Flags anything with a Z-score above 3 or below -3 (because that’s 99.7% of “normal”).

Quick Refresher: The Empirical Rule (aka Why ±3 Matters)
68% of data falls within ±1 standard deviation
95% falls within ±2 standard deviations
99.7% falls within ±3 standard deviations
That’s why a Z-score beyond +3 or -3 is a huge red flag. Check here for the full stats, which are heavy on the details.

Example output:

What this tells us:

Z-score of +4? Eeek. That’s way outside the norm. Investigate ASAP.

Use Case 2: Failed Logins—Brute Force or Just Me Mistyping My Password?

Brute-force attacks often show up as a flood of failed logins. Let’s use z-scores to differentiate between a user forgetting their password and a brute force attack from a bad bot.
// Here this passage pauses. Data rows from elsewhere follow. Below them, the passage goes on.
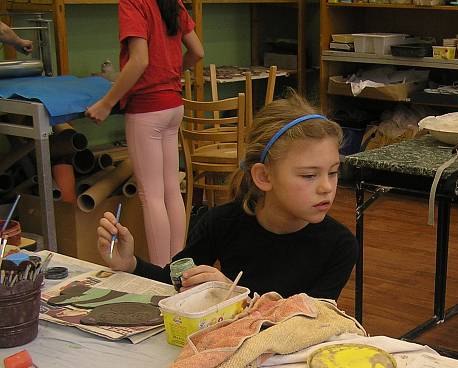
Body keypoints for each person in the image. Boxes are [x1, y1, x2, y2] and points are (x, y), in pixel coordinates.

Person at [96, 94, 358, 301]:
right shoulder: (221, 222)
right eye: (309, 175)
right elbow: (176, 280)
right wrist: (129, 263)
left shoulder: (339, 245)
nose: (327, 187)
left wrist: (234, 296)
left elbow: (308, 323)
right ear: (264, 177)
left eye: (333, 173)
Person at [85, 0, 204, 266]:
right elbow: (197, 51)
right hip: (174, 105)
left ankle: (162, 272)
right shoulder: (172, 2)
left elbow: (139, 60)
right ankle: (178, 267)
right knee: (171, 189)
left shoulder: (133, 2)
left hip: (147, 109)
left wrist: (107, 103)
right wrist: (170, 73)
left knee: (151, 195)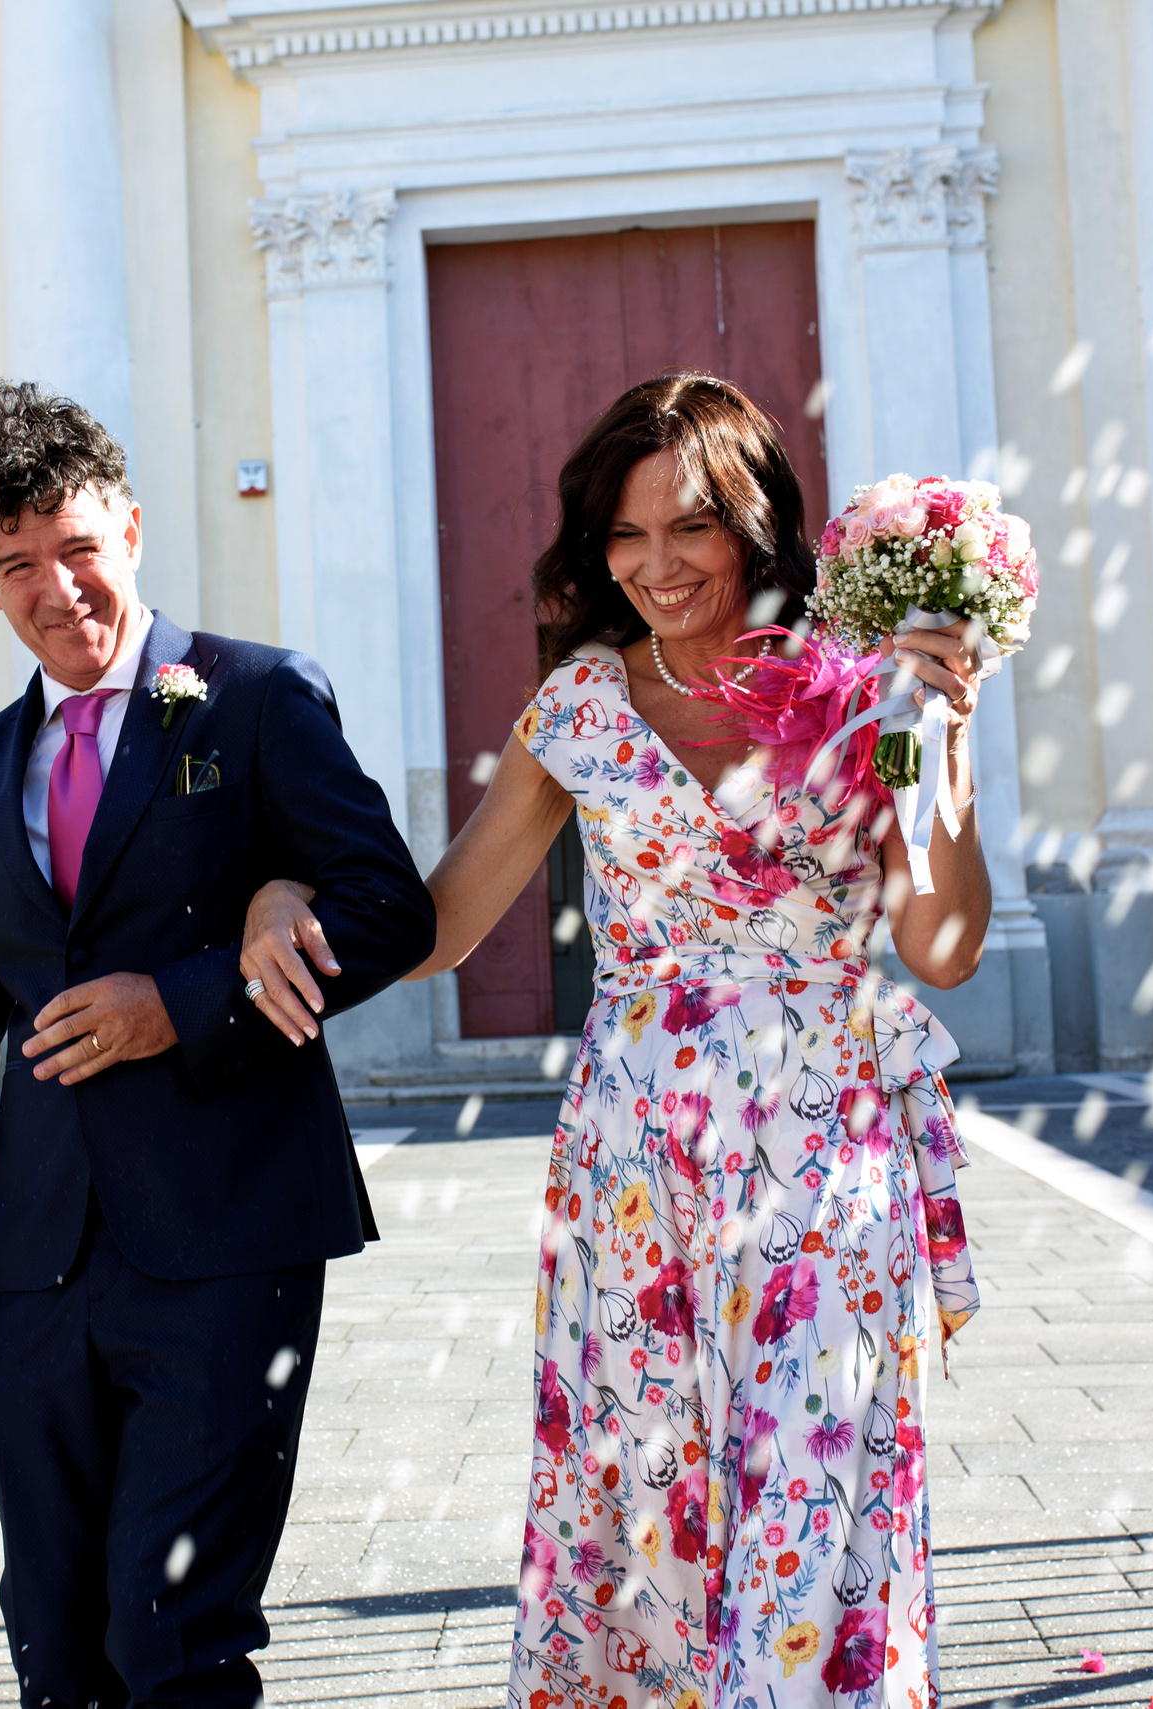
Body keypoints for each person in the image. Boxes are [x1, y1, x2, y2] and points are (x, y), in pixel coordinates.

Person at [238, 372, 987, 1703]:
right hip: (636, 1170)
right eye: (625, 537)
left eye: (688, 530)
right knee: (650, 1512)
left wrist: (947, 752)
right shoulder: (579, 708)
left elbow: (941, 948)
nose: (655, 566)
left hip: (827, 1150)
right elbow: (445, 922)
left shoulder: (872, 692)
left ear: (754, 525)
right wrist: (280, 894)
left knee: (819, 1498)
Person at [0, 381, 437, 1707]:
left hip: (233, 1231)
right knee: (54, 1635)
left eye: (76, 545)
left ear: (125, 522)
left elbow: (387, 908)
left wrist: (180, 1001)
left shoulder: (257, 702)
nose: (58, 586)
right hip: (44, 1259)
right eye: (17, 565)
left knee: (174, 1625)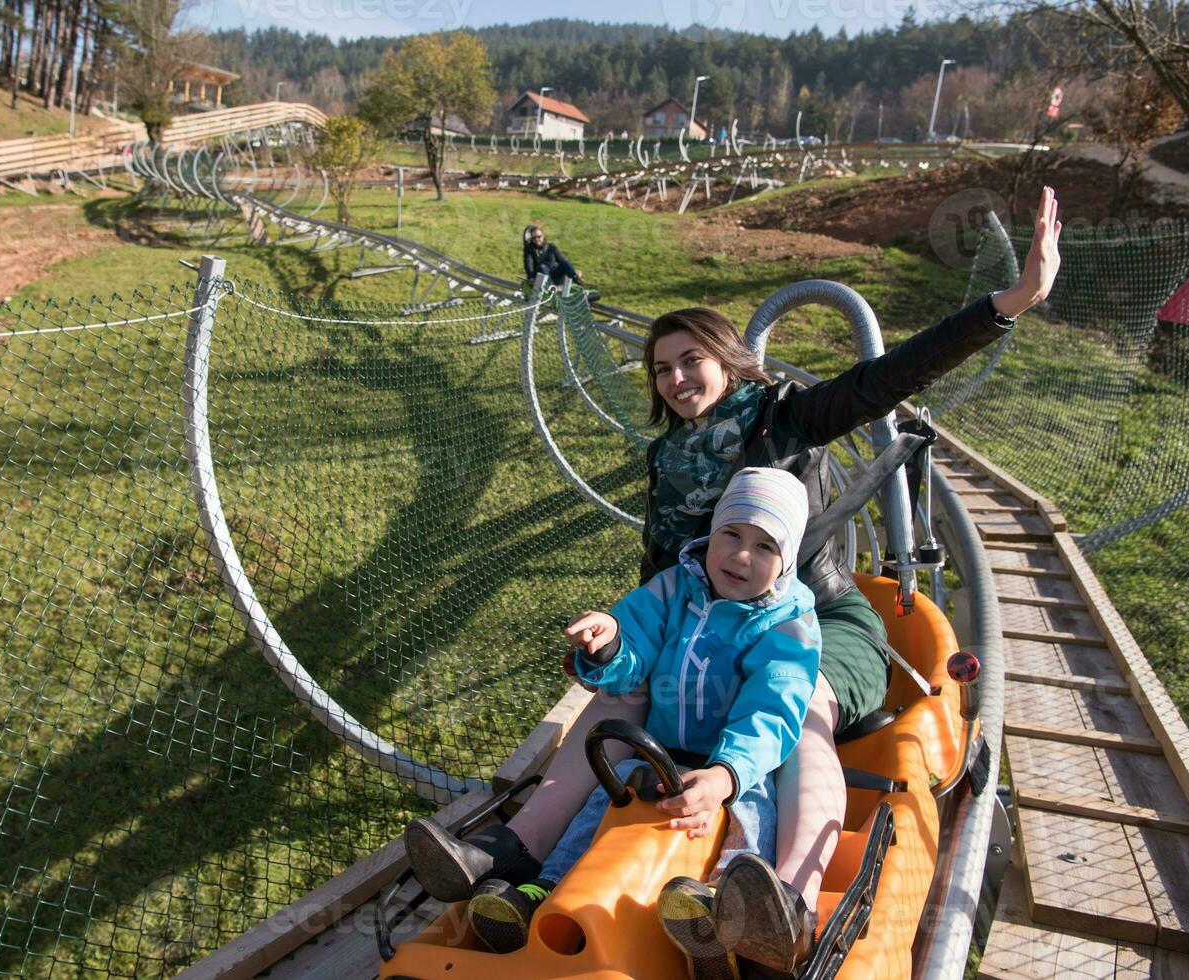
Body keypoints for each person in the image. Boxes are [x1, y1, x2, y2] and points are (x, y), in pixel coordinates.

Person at [409, 188, 1064, 976]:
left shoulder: (784, 420)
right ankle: (507, 853)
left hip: (808, 616)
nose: (677, 378)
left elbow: (887, 378)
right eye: (661, 369)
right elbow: (662, 578)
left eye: (691, 360)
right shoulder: (670, 456)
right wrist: (617, 643)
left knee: (804, 709)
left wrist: (1012, 300)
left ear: (725, 359)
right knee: (617, 701)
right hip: (704, 614)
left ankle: (784, 893)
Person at [463, 467, 818, 979]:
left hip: (733, 761)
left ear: (786, 563)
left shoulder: (788, 624)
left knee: (754, 816)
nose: (742, 555)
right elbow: (635, 650)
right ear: (711, 533)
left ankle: (725, 912)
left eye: (765, 547)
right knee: (601, 803)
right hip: (661, 747)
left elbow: (773, 708)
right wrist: (609, 643)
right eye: (732, 535)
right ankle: (547, 889)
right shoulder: (673, 589)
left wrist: (726, 775)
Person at [522, 225, 593, 297]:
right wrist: (531, 278)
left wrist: (574, 271)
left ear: (543, 236)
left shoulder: (551, 247)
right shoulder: (529, 250)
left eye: (539, 237)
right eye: (534, 238)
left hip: (554, 275)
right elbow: (529, 264)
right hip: (540, 278)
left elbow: (562, 259)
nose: (537, 239)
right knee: (543, 267)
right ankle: (551, 290)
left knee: (565, 263)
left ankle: (579, 283)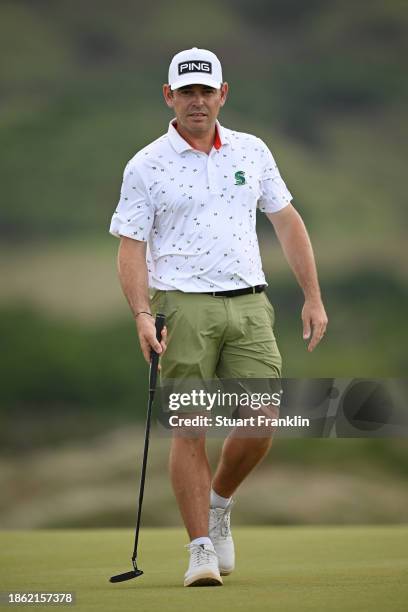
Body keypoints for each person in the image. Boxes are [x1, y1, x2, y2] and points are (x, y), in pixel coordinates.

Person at [109, 47, 328, 587]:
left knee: (260, 423)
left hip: (251, 301)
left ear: (223, 94)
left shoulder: (252, 151)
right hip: (181, 305)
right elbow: (130, 246)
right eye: (187, 91)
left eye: (207, 90)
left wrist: (313, 296)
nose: (198, 100)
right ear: (169, 97)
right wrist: (141, 312)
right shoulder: (146, 164)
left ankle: (219, 504)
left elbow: (287, 220)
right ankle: (200, 549)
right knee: (190, 429)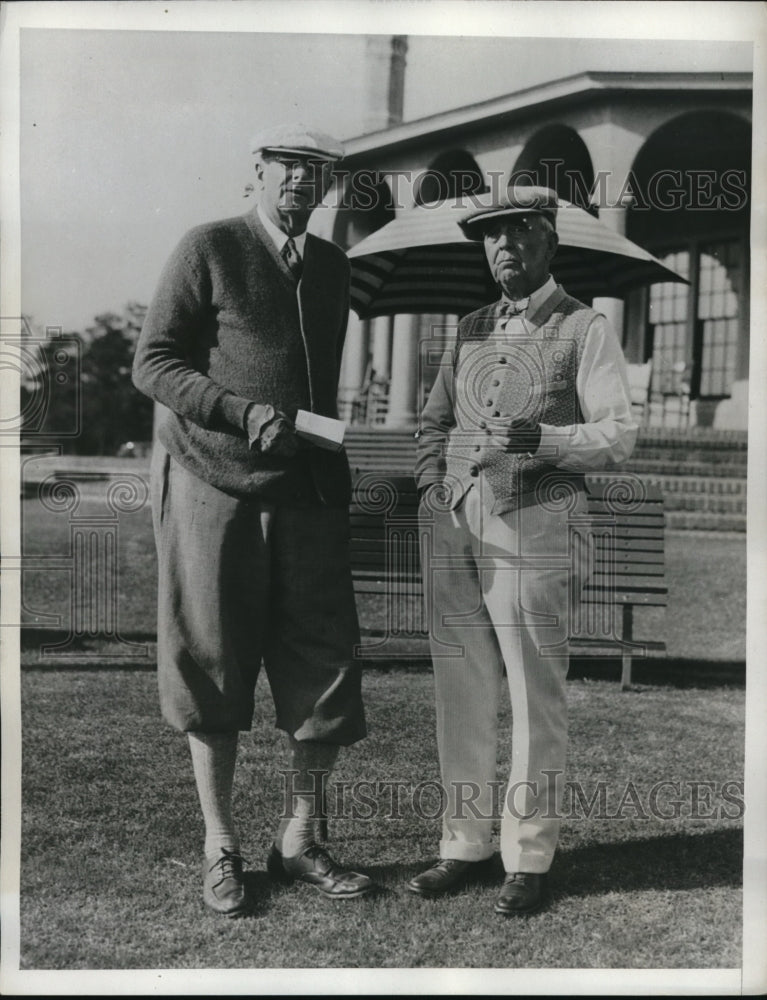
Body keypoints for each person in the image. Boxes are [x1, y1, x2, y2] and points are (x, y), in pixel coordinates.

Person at [132, 124, 376, 917]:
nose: (303, 183)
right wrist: (237, 411)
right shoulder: (209, 246)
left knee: (327, 664)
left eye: (318, 172)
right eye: (290, 168)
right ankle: (221, 845)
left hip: (307, 491)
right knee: (213, 660)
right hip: (213, 483)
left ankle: (300, 840)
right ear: (259, 171)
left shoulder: (334, 266)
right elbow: (154, 361)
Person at [410, 186, 638, 915]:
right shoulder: (471, 324)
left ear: (549, 241)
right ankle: (463, 843)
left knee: (533, 691)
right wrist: (429, 487)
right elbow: (434, 419)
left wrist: (544, 438)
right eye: (490, 235)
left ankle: (528, 855)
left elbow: (618, 434)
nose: (503, 245)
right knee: (462, 686)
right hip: (456, 521)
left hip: (535, 517)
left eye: (518, 231)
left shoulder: (584, 326)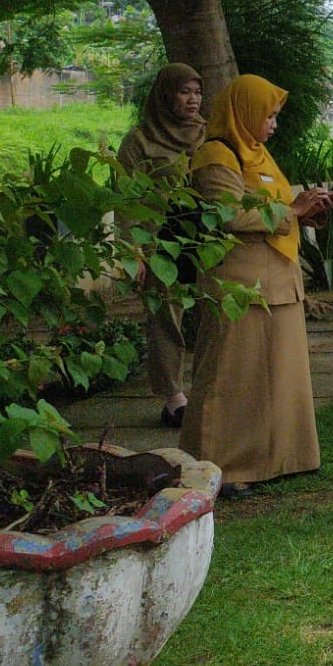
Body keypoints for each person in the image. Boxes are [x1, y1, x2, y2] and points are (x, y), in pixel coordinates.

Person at [181, 75, 333, 494]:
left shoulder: (259, 154)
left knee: (279, 375)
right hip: (238, 283)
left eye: (274, 116)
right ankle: (221, 467)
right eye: (268, 115)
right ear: (245, 111)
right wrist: (292, 210)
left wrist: (310, 209)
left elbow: (278, 208)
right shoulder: (216, 155)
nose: (272, 124)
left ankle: (282, 458)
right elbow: (226, 215)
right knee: (231, 377)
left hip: (277, 279)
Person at [117, 63, 206, 429]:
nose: (193, 98)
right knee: (165, 319)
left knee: (209, 313)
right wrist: (130, 251)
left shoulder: (209, 134)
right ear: (166, 95)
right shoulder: (139, 140)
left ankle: (208, 392)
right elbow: (124, 199)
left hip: (204, 237)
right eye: (185, 91)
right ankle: (174, 398)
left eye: (197, 91)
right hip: (158, 240)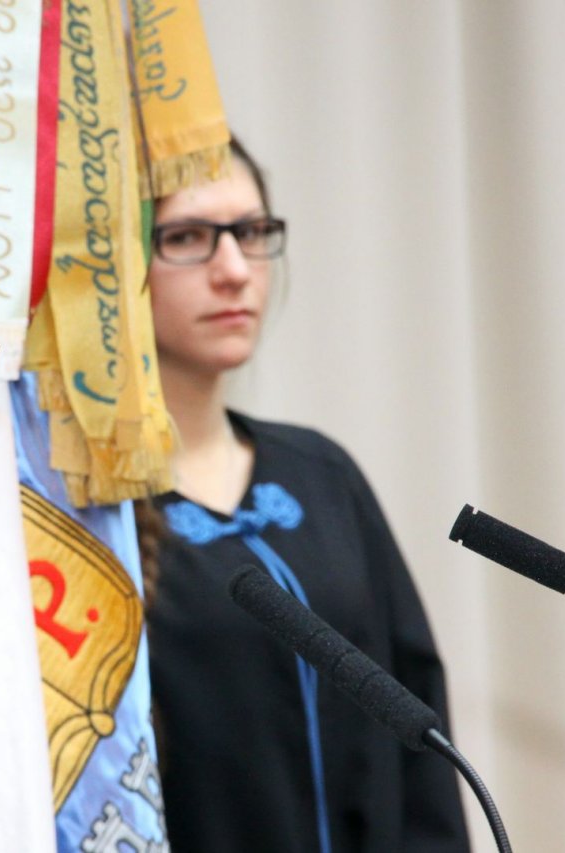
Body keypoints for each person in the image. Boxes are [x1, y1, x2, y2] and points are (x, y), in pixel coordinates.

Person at [138, 137, 470, 851]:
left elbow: (420, 726)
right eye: (187, 237)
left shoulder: (320, 473)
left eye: (252, 232)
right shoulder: (88, 509)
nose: (234, 269)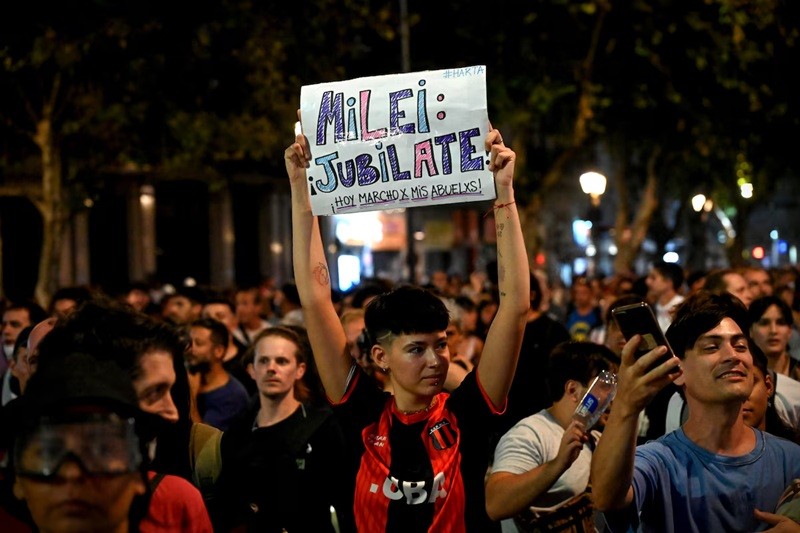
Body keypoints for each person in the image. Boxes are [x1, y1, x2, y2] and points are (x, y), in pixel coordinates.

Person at [286, 124, 529, 532]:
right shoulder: (361, 414)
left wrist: (504, 192)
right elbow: (314, 300)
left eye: (442, 344)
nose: (436, 360)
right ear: (381, 356)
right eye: (417, 349)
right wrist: (300, 189)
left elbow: (516, 307)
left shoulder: (465, 415)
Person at [592, 291, 800, 532]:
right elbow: (606, 498)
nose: (733, 355)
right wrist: (626, 407)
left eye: (740, 345)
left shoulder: (791, 459)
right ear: (678, 372)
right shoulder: (658, 461)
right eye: (712, 347)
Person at [212, 326, 353, 532]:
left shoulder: (322, 427)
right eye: (264, 361)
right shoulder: (238, 432)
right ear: (252, 370)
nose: (272, 368)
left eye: (282, 361)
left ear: (300, 370)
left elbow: (345, 499)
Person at [486, 342, 613, 532]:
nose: (612, 397)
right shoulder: (529, 434)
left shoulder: (595, 439)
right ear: (573, 390)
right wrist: (558, 464)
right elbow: (496, 505)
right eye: (605, 386)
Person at [187, 318, 250, 431]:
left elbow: (202, 443)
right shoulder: (186, 378)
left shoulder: (233, 396)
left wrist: (190, 395)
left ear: (218, 351)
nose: (190, 349)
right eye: (189, 342)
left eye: (198, 343)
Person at [749, 296, 800, 381]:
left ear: (790, 330)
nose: (773, 330)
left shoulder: (798, 372)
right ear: (750, 330)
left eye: (780, 323)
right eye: (764, 323)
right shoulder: (744, 374)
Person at [645, 261, 684, 332]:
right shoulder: (652, 307)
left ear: (669, 282)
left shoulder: (682, 306)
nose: (647, 281)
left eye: (653, 278)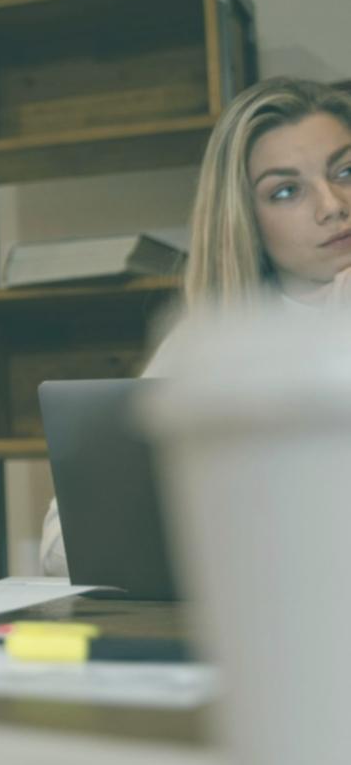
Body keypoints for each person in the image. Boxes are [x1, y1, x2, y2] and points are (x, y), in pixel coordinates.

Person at [40, 76, 351, 575]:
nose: (333, 205)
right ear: (245, 219)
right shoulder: (205, 344)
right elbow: (63, 550)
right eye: (287, 191)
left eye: (346, 170)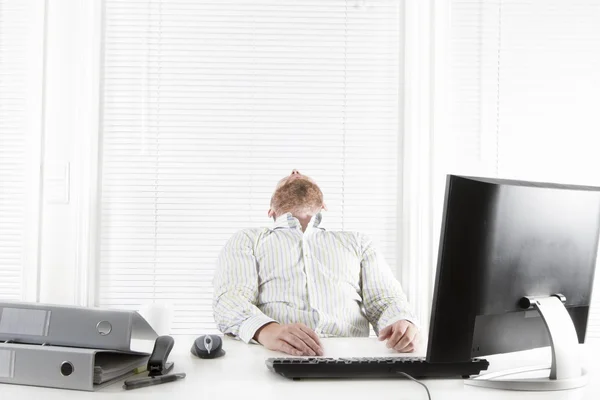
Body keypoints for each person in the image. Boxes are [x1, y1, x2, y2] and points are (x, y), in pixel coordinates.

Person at [212, 170, 419, 357]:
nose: (295, 171)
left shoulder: (358, 242)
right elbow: (229, 300)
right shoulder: (248, 239)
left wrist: (401, 323)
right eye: (286, 178)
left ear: (323, 206)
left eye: (303, 175)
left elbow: (386, 301)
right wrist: (268, 330)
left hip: (352, 360)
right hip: (274, 357)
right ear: (271, 212)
index=thrunt sourcetype=linux_secure action=failure

| bucket _time span=1h

| stats count as failed_logins by _time

| eventstats avg(failed_logins) as mean stdev(failed_logins) as stdev

| eval z_score = (failed_logins - mean) / stdev

Example output:

What this tells us:

50 failed logins in an hour when the average is 10? Ok, it definitely wasn’t me.

Use Case 3: Network Traffic—Detecting Data Exfiltration

Large outbound data transfers can signal exfiltration. Let’s find anomalies in outbound traffic volume.

index=thrunt sourcetype=firewall_logs direction=outbound

| bucket _time span=1h

| stats sum(bytes_out) as total_bytes by _time

| eventstats avg(total_bytes) as mean stdev(total_bytes) as stdev

| eval upper_bound = mean + (3 * stdev)

| eval lower_bound = mean - (3 * stdev)

| eval z_score = (total_bytes - mean) / stdev

| table _time z_score

Example output:

What this tells us:

See those Z-score spikes?! 👀 That’s not someone uploading thrunting memes.

Use Case 4: DNS Requests—C2 Beaconing Detection

Let’s look into a more subtle one. Anomalous DNS lookups can signal command-and-control (C2) activity.

index=thrunt sourcetype=dns_logs

| bucket _time span=10m

| stats count as dns_requests by _time

| eventstats avg(dns_requests) as mean stdev(dns_requests) as stdev

| eval z_score = (dns_requests - mean) / stdev

Example output:

What this tells us:

Small spike in requests in 10 minutes? Seems like nothing, but the z-score says “hey, check this one out!” Z-scores can really help when we are trying to catch those subtle anomalies that other techniques might miss out on.